Aliah Natasha Affindi¹, Sanizah Ahmad^2*

1Faculty of Computer and Mathematical Sciences, Universiti Teknologi MARA Shah Alam

* Corresponding author: saniz924@uitm.edu.my

Received: 25 October 2021; Accepted: 8 November 2021; Available online (In press); 29 April 2022

ABSTRACT

Ordinary least squares (OLS) offers good parameter estimates in regression if all assumptions are met. However, if the assumptions are not adhered to due to the presence of combined multicollinearity and outliers, parameter estimates may be severely distorted.

Hence, robust parameter estimates were injected into the ridge regression method to produce robust ridge regression models. Therefore, the aim of this study is to investigate the performance of selected robust ridge estimators which include S, M, MM and Least Trimmed Squares (LTS) estimators via a simulation study. Laplace and Cauchy error distributions were introduced as outliers in the simulated data of various sample sizes and levels of multicollinearity. The performance of the estimation methods is investigated using criteria bias and root mean square error (RMSE). The finding indicates that Ridge LTS is the best robust ridge estimator in handling data containing both multicollinearity and outliers due to its smallest value in the RMSE. Applications of the estimators to two benchmark real-life datasets provide similar results.

Keywords: Multicollinearity, Outliers, Ridge regression, Laplace, Cauchy distribution

1 INTRODUCTION

Regression analysis is often used for parameter estimation. One problem usually occurs in estimating regression is multicollinearity, the condition when the independent or predictor variables are highly correlated to each other [1]. The impact of using regression with the occurrence of multicollinearity is it will cause the estimated parameter variance to be greater than the actual value resulting in low precision of estimation [2]. Since the problem of multicollinearity may affect the result in the estimation, ridge regression was introduced [3].

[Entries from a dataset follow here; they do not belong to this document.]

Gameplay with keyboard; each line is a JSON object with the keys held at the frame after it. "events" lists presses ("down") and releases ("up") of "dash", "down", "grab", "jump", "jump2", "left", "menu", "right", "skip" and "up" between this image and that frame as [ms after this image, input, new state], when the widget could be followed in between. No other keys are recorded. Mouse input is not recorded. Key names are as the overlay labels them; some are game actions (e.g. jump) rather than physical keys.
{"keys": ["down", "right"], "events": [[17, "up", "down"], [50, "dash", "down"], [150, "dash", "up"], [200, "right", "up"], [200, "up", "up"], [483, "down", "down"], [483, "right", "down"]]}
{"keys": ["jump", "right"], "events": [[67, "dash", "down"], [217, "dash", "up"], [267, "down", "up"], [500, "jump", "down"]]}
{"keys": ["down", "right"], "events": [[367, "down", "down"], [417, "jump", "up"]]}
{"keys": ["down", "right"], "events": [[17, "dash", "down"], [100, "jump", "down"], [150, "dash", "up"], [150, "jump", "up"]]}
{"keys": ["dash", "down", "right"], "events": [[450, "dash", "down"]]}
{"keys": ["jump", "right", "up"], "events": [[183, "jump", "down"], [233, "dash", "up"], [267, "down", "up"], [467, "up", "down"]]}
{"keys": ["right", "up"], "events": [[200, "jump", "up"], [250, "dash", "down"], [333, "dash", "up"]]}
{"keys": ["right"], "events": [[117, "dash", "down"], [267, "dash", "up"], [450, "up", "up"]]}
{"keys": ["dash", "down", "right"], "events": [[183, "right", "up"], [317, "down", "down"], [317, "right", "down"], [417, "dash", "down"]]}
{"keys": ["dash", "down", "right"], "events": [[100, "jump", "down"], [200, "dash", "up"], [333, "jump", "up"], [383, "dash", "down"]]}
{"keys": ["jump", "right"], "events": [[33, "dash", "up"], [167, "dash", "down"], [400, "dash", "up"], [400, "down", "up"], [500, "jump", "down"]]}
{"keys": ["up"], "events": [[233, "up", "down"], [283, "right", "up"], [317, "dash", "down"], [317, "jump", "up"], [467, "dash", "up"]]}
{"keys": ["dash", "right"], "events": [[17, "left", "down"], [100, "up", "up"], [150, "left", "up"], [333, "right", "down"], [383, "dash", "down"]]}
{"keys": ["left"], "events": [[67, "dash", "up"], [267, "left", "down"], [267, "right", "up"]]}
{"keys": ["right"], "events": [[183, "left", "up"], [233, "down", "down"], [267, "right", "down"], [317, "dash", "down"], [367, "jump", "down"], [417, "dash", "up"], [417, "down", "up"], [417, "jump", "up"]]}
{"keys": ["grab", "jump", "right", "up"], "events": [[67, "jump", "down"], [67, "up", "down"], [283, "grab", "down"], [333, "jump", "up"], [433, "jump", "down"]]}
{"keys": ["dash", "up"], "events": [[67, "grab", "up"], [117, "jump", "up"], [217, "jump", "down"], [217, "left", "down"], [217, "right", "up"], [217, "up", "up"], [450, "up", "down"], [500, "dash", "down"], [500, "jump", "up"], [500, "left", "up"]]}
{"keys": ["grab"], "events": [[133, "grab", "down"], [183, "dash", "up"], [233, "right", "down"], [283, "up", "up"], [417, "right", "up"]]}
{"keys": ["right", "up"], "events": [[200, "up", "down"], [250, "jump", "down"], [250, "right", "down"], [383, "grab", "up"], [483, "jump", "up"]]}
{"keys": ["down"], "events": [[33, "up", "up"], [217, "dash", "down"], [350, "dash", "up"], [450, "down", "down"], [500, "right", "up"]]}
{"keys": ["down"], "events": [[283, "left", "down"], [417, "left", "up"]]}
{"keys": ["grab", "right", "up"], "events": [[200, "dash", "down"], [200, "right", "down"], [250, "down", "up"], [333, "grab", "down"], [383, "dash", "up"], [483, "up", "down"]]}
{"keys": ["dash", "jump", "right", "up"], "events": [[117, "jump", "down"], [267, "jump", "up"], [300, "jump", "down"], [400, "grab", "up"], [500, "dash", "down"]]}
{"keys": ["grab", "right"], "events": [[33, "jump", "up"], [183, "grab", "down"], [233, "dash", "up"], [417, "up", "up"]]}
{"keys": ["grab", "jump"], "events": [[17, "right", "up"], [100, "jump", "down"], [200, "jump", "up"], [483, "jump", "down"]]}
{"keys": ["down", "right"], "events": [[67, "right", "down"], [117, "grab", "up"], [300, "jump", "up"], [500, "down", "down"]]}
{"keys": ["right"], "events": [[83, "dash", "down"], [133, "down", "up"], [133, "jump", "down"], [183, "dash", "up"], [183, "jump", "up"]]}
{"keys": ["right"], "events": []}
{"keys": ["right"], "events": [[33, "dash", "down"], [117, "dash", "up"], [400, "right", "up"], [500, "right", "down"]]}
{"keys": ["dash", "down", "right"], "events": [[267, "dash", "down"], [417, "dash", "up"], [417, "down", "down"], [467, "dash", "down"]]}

Apart from the multicollinearity issue, another problem that should be considered is the existence of outliers. Outliers are known as individual points that are distinct from other data in a dataset which are also called abnormalities or anomalies [4, 5]. To overcome this problem, some remedial measures such as a robust estimator approach could be considered. Ridge regression is used when multicollinearity exists while a robust estimator is suggested to be used in the occurrence of outliers. However, in the presence of both multicollinearity and outliers in the dataset, ridge regression and robust estimator cannot be used separately as ridge regression is unimmunized to the existence of outliers. This study combined two methods in handling the problem, later known as robust ridge regression. The robust ridge estimators that are recommended to be used include S-estimator, M-estimator, MM-estimator and Least Trimmed Squares (LTS). For that reason, this study will focus on discussing the performance of robust ridge estimators (S, M, MM,

1.1 Ridge Regression

Ordinary least squares (OLS) is commonly used to estimate regression due to its optimal properties and ability to ease certain computation [6]. The OLS estimator could be defined as in (1).

𝛽̂ = (𝑋^′𝑋)⁻¹𝑋^′𝑌 (1)

OLS method will only be efficient when all the regression assumptions are fulfilled. However, the existence of multicollinearity might affect the effectiveness of OLS. Hence, Ridge regression is suggested to be used if the dataset displays a multicollinearity problem. The concept of ridge regression method was introduced by Hoerl and Kennard [3] which suggests the introduction of biased into the regression model by adding a ridge parameter known as k [7]. Therefore, the ridge regression estimator can be defined as in (2)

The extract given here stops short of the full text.